(Records drawn from a dataset)
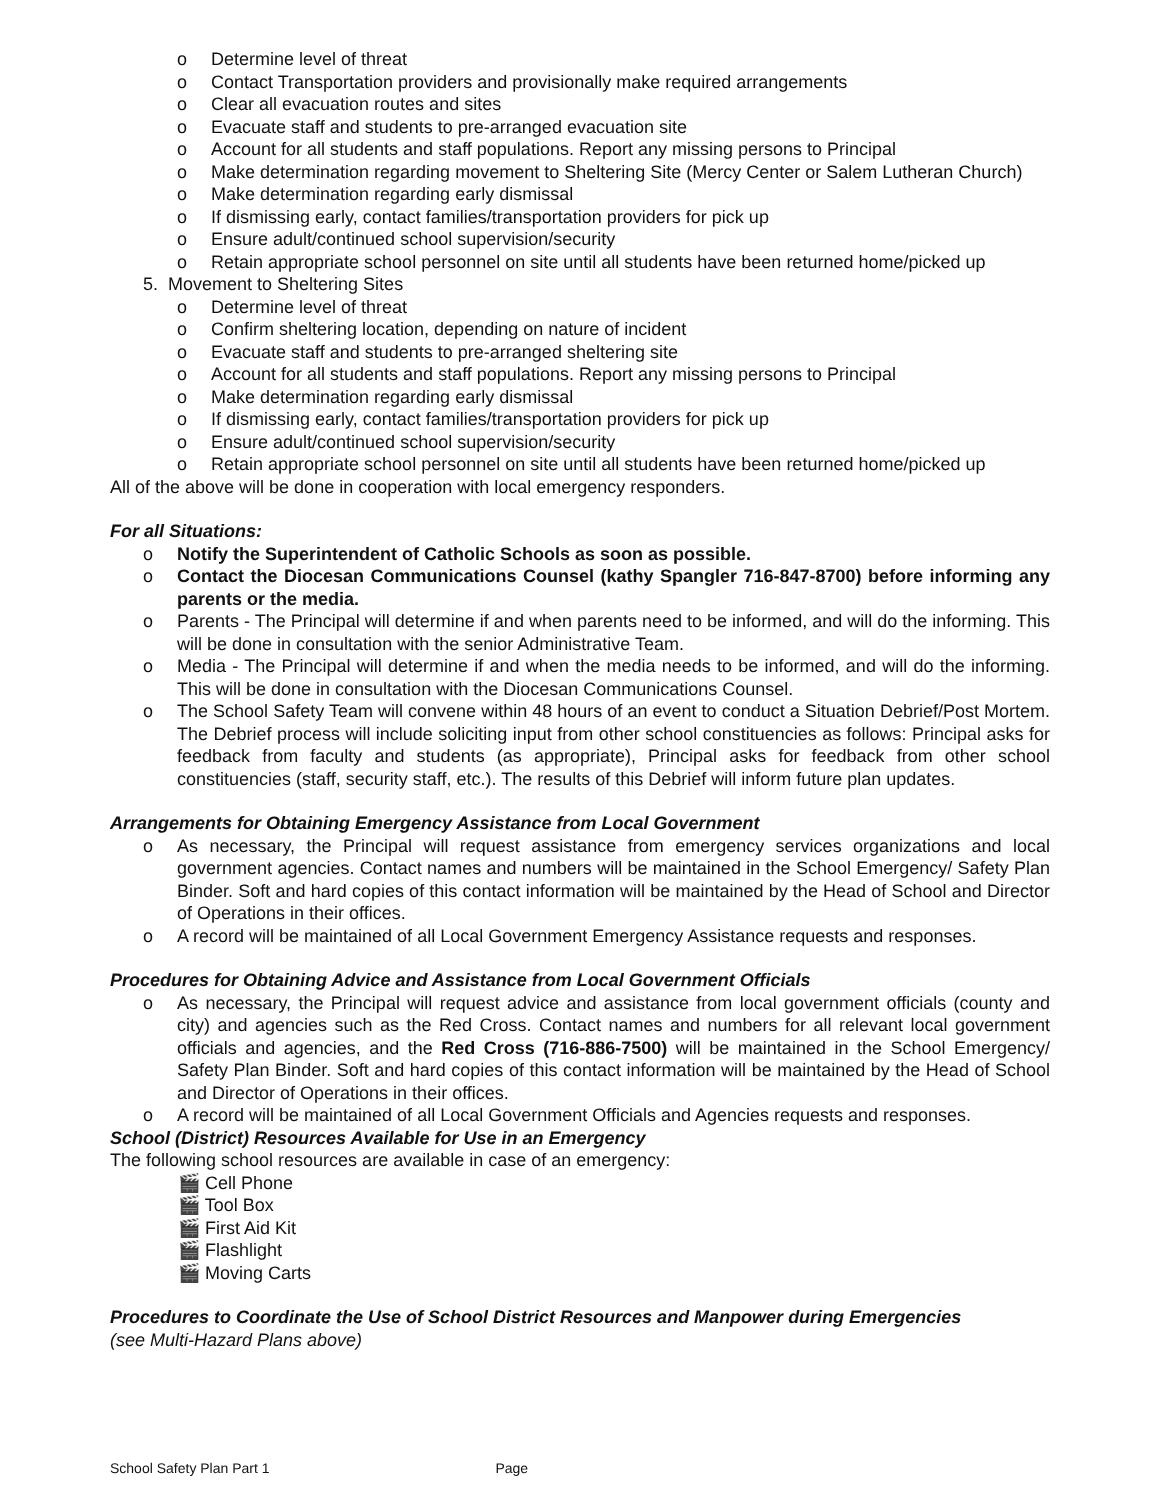o Determine level of threat
o Contact Transportation providers and provisionally make required arrangements
o Clear all evacuation routes and sites
o Evacuate staff and students to pre-arranged evacuation site
o Account for all students and staff populations. Report any missing persons to Principal
o Make determination regarding movement to Sheltering Site (Mercy Center or Salem Lutheran Church)
o Make determination regarding early dismissal
o If dismissing early, contact families/transportation providers for pick up
o Ensure adult/continued school supervision/security
o Retain appropriate school personnel on site until all students have been returned home/picked up
5. Movement to Sheltering Sites
o Determine level of threat
o Confirm sheltering location, depending on nature of incident
o Evacuate staff and students to pre-arranged sheltering site
o Account for all students and staff populations. Report any missing persons to Principal
o Make determination regarding early dismissal
o If dismissing early, contact families/transportation providers for pick up
o Ensure adult/continued school supervision/security
o Retain appropriate school personnel on site until all students have been returned home/picked up
All of the above will be done in cooperation with local emergency responders.
For all Situations:
o Notify the Superintendent of Catholic Schools as soon as possible.
o Contact the Diocesan Communications Counsel (kathy Spangler 716-847-8700) before informing any parents or the media.
o Parents - The Principal will determine if and when parents need to be informed, and will do the informing. This will be done in consultation with the senior Administrative Team.
o Media - The Principal will determine if and when the media needs to be informed, and will do the informing. This will be done in consultation with the Diocesan Communications Counsel.
o The School Safety Team will convene within 48 hours of an event to conduct a Situation Debrief/Post Mortem. The Debrief process will include soliciting input from other school constituencies as follows: Principal asks for feedback from faculty and students (as appropriate), Principal asks for feedback from other school constituencies (staff, security staff, etc.). The results of this Debrief will inform future plan updates.
Arrangements for Obtaining Emergency Assistance from Local Government
o As necessary, the Principal will request assistance from emergency services organizations and local government agencies. Contact names and numbers will be maintained in the School Emergency/ Safety Plan Binder. Soft and hard copies of this contact information will be maintained by the Head of School and Director of Operations in their offices.
o A record will be maintained of all Local Government Emergency Assistance requests and responses.
Procedures for Obtaining Advice and Assistance from Local Government Officials
o As necessary, the Principal will request advice and assistance from local government officials (county and city) and agencies such as the Red Cross. Contact names and numbers for all relevant local government officials and agencies, and the Red Cross (716-886-7500) will be maintained in the School Emergency/ Safety Plan Binder. Soft and hard copies of this contact information will be maintained by the Head of School and Director of Operations in their offices.
o A record will be maintained of all Local Government Officials and Agencies requests and responses.
School (District) Resources Available for Use in an Emergency
The following school resources are available in case of an emergency:
🎬 Cell Phone
🎬 Tool Box
🎬 First Aid Kit
🎬 Flashlight
🎬 Moving Carts
Procedures to Coordinate the Use of School District Resources and Manpower during Emergencies
(see Multi-Hazard Plans above)
School Safety Plan Part 1 Page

*WHAT YOU ARE ASKED TO DO*:
Could you repeat every record exactly as written, with the pictures left out?

*PROBLEM SOLUTION*:
o Determine level of threat
o Contact Transportation providers and provisionally make required arrangements
o Clear all evacuation routes and sites
o Evacuate staff and students to pre-arranged evacuation site
o Account for all students and staff populations. Report any missing persons to Principal
o Make determination regarding movement to Sheltering Site (Mercy Center or Salem Lutheran Church)
o Make determination regarding early dismissal
o If dismissing early, contact families/transportation providers for pick up
o Ensure adult/continued school supervision/security
o Retain appropriate school personnel on site until all students have been returned home/picked up
5. Movement to Sheltering Sites
o Determine level of threat
o Confirm sheltering location, depending on nature of incident
o Evacuate staff and students to pre-arranged sheltering site
o Account for all students and staff populations. Report any missing persons to Principal
o Make determination regarding early dismissal
o If dismissing early, contact families/transportation providers for pick up
o Ensure adult/continued school supervision/security
o Retain appropriate school personnel on site until all students have been returned home/picked up
All of the above will be done in cooperation with local emergency responders.
For all Situations:
o Notify the Superintendent of Catholic Schools as soon as possible.
o Contact the Diocesan Communications Counsel (kathy Spangler 716-847-8700) before informing any parents or the media.
o Parents - The Principal will determine if and when parents need to be informed, and will do the informing. This will be done in consultation with the senior Administrative Team.
o Media - The Principal will determine if and when the media needs to be informed, and will do the informing. This will be done in consultation with the Diocesan Communications Counsel.
o The School Safety Team will convene within 48 hours of an event to conduct a Situation Debrief/Post Mortem. The Debrief process will include soliciting input from other school constituencies as follows: Principal asks for feedback from faculty and students (as appropriate), Principal asks for feedback from other school constituencies (staff, security staff, etc.). The results of this Debrief will inform future plan updates.
Arrangements for Obtaining Emergency Assistance from Local Government
o As necessary, the Principal will request assistance from emergency services organizations and local government agencies. Contact names and numbers will be maintained in the School Emergency/ Safety Plan Binder. Soft and hard copies of this contact information will be maintained by the Head of School and Director of Operations in their offices.
o A record will be maintained of all Local Government Emergency Assistance requests and responses.
Procedures for Obtaining Advice and Assistance from Local Government Officials
o As necessary, the Principal will request advice and assistance from local government officials (county and city) and agencies such as the Red Cross. Contact names and numbers for all relevant local government officials and agencies, and the Red Cross (716-886-7500) will be maintained in the School Emergency/ Safety Plan Binder. Soft and hard copies of this contact information will be maintained by the Head of School and Director of Operations in their offices.
o A record will be maintained of all Local Government Officials and Agencies requests and responses.
School (District) Resources Available for Use in an Emergency
The following school resources are available in case of an emergency:
🎬 Cell Phone
🎬 Tool Box
🎬 First Aid Kit
🎬 Flashlight
🎬 Moving Carts
Procedures to Coordinate the Use of School District Resources and Manpower during Emergencies
(see Multi-Hazard Plans above)
School Safety Plan Part 1 Page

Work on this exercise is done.